How did the sound travel over these distances?
Sound will normally spread out in all directions horizontally and upwards from the source.
This means the sound intensity rapidly decreases with distance from an explosion.
We generally measure sound intensity using decibels, or dB, to allow for the ear's ability to hear extremely faint sounds right up to jet engine loudness.
A car 10m away would have a sound intensity of about 70dB.
Nearby thunder might have a sound intensity level of 100 dB, but if it is twice as far away the intensity will only be 94dB.
This intensity decrease with distance means that an explosion at Kaipara, heard 400 m away as a very sharp loud explosion of perhaps 12 dB, would 60 km away sound no louder than a car.
But this does not allow for the fact that the atmosphere can act as a "sound lens", when the sound path bends and focusses, just like light going through a glass lens.
For this to happen, there has to be a change in the speed of sound.
Two things affect the speed of sound: air temperature and wind speed.
If either the temperature or the wind speed increases with height, then the sound speed is higher further up, and this makes the sound bend down towards the ground.
However, temperature usually decreases with height - it's colder up a mountain - and on Wednesday, June 18, the air temperature decreased two to three deg C every 1000m of altitude.
So the most likely explanation for the focussing of sound in the downwind direction, 60km away, is that the wind speed increased with height.
Another factor is important.
The sound which bends, or refracts, travels in a shallow curved path above the ground and will combine with sound which just skims over the ground.

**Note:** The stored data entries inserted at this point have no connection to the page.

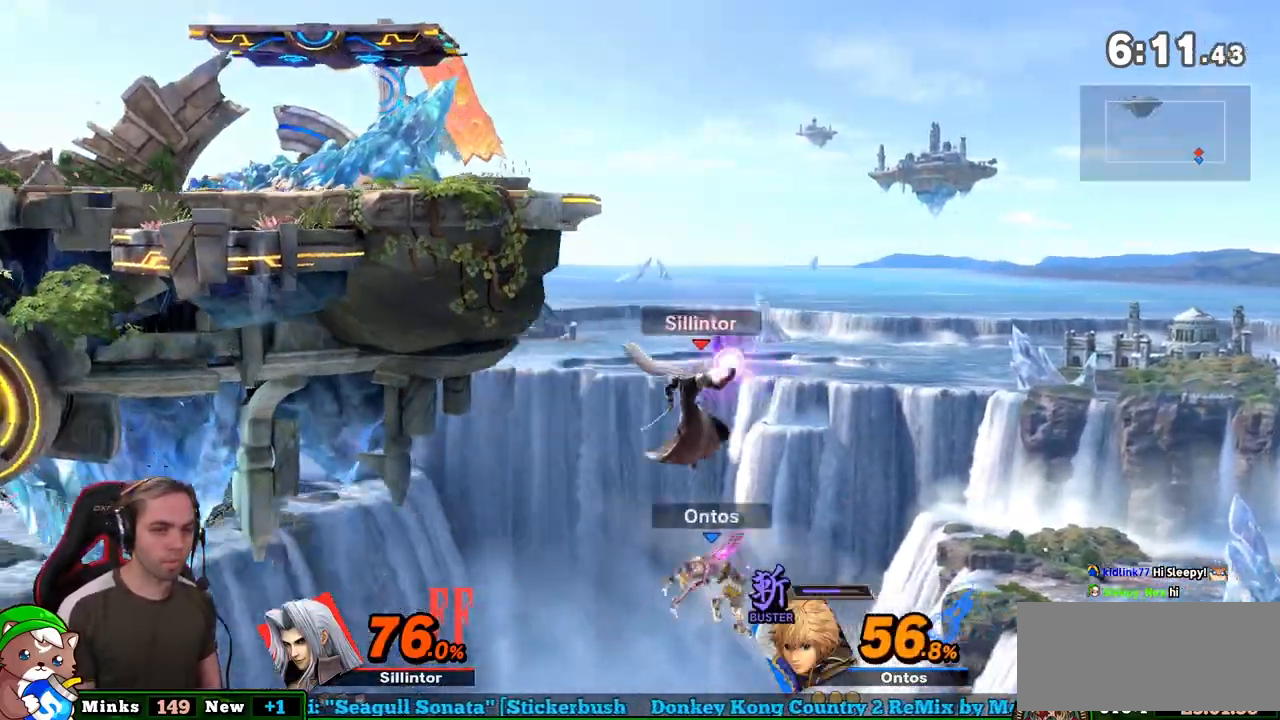
{"buttons": ["Y"], "left_stick": "left", "right_stick": "center", "events": [[167, "left_stick", "center"], [283, "Y", "down"], [400, "Y", "up"], [400, "left_stick", "left"], [467, "Y", "down"]]}
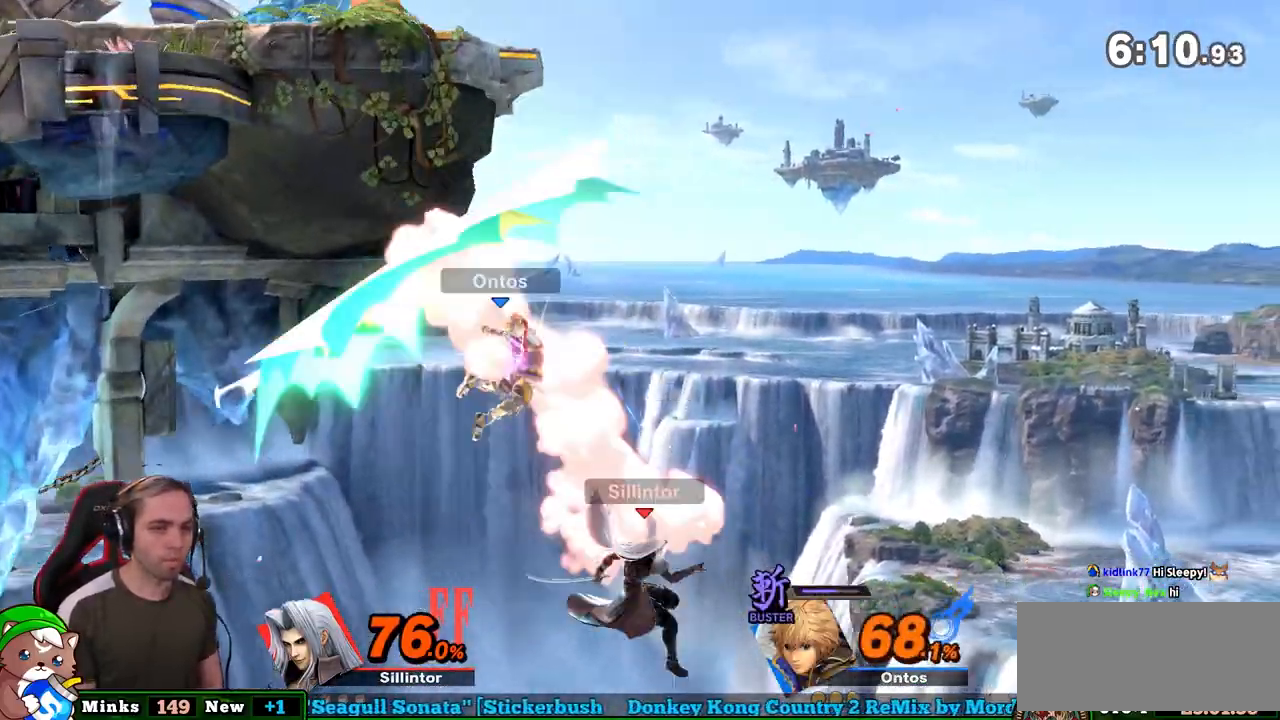
{"buttons": ["B"], "left_stick": "up", "right_stick": "center", "events": [[33, "left_stick", "up"], [167, "Y", "up"], [317, "B", "down"]]}
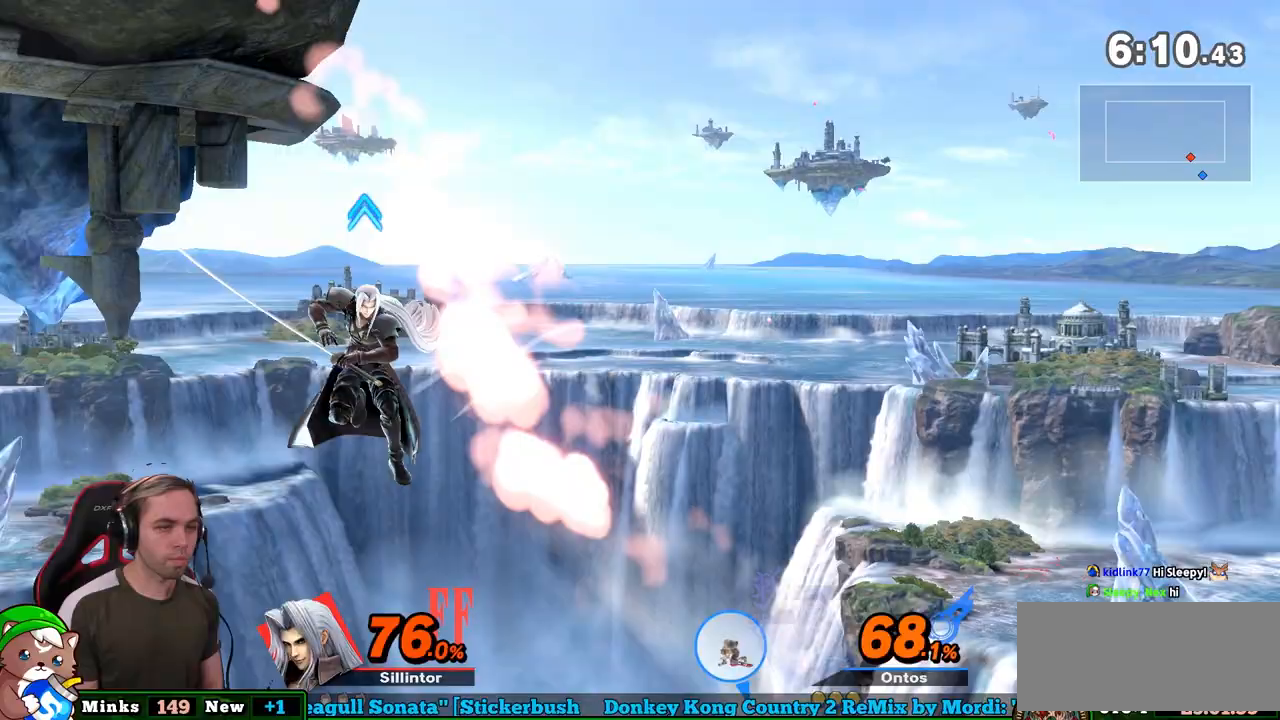
{"buttons": [], "left_stick": "up", "right_stick": "center", "events": [[67, "B", "up"]]}
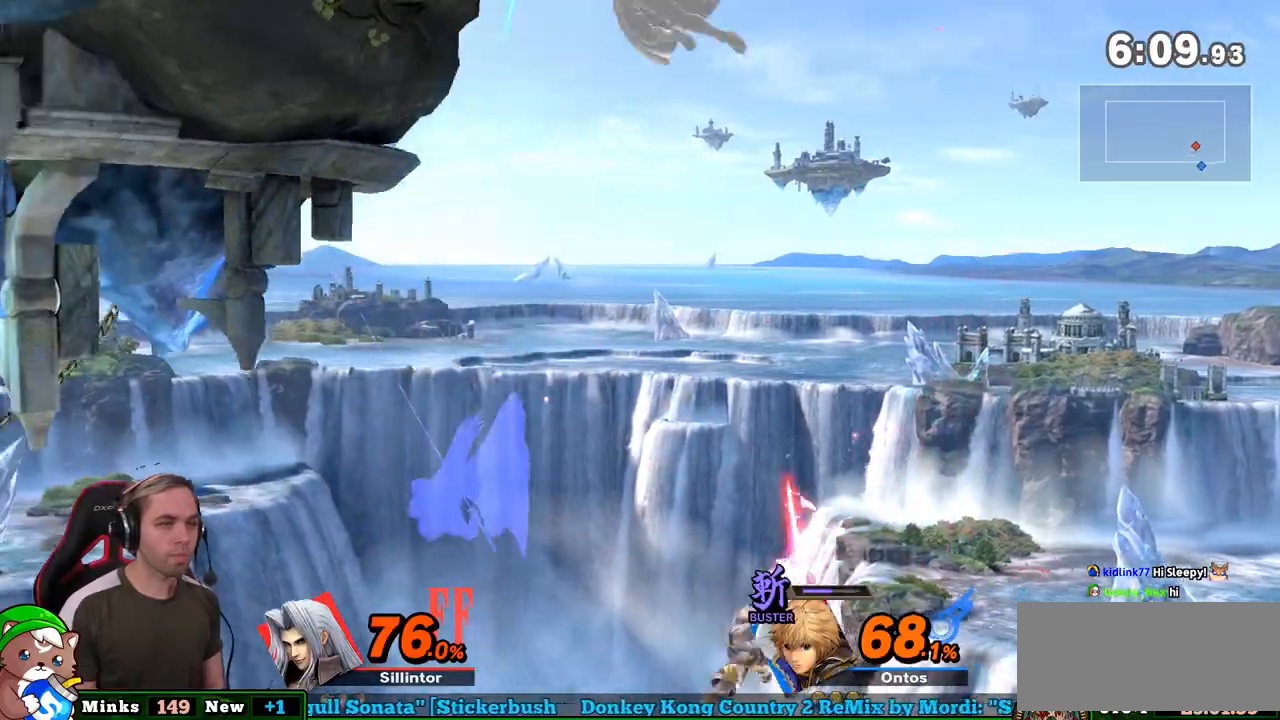
{"buttons": [], "left_stick": "left", "right_stick": "center", "events": [[33, "left_stick", "center"], [100, "left_stick", "right"], [217, "A", "down"], [217, "Y", "down"], [250, "left_stick", "left"], [350, "A", "up"], [350, "Y", "up"]]}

The travel distance for these two paths is different, and the combination from the two sound paths can lead to cancellation at some distances and twice as much amplitude at other distances.
This means that there will be an intermediate range over which not much is heard, and further out from the source - the 50-60 km to Albany and Stanmore Bay - there will be an arc in the downwind direction where more intense sound is heard.
Still further away, there will again be a sound shadow zone.
But this alone is not enough to explain being able to hear loud sounds as far away as Stanmore Bay, because sound initially spreads out in all directions from the explosion.
For example, if the wind speed increases with height, then the sound going in the upwind direction will bend upwards and be lost into the higher altitudes. This means there must have been something else going on.
One possibility is a "low level jet" (LLJ) of faster air.
This could act as a duct for the sound, collecting together sound going outwards and upwards from the explosion and sending it down the jet, much like laser light down an optical fibre.
A LLJ could last a few hours, and they are quite common.
The wind speeds at Whenuapai at noon showed no change in wind speed over the lowest km of height, but the balloon sounding at midnight did show wind speed increasing with height, so it is possible a LLJ existed in the mid-afternoon.
Incidentally, it is a common misconception that sound will be reflected off cloud, as suggested in the New Zealand Herald article, or that sound travels further in fog.
In practice, cloud droplets have no effect and humidity only has a very tiny influence.
Most likely this misconception comes from movies in which fog horns from boats are heard eerily in fog.
Of course the fog might arise from a cold surface, which would cause downward refraction of sound, as described above.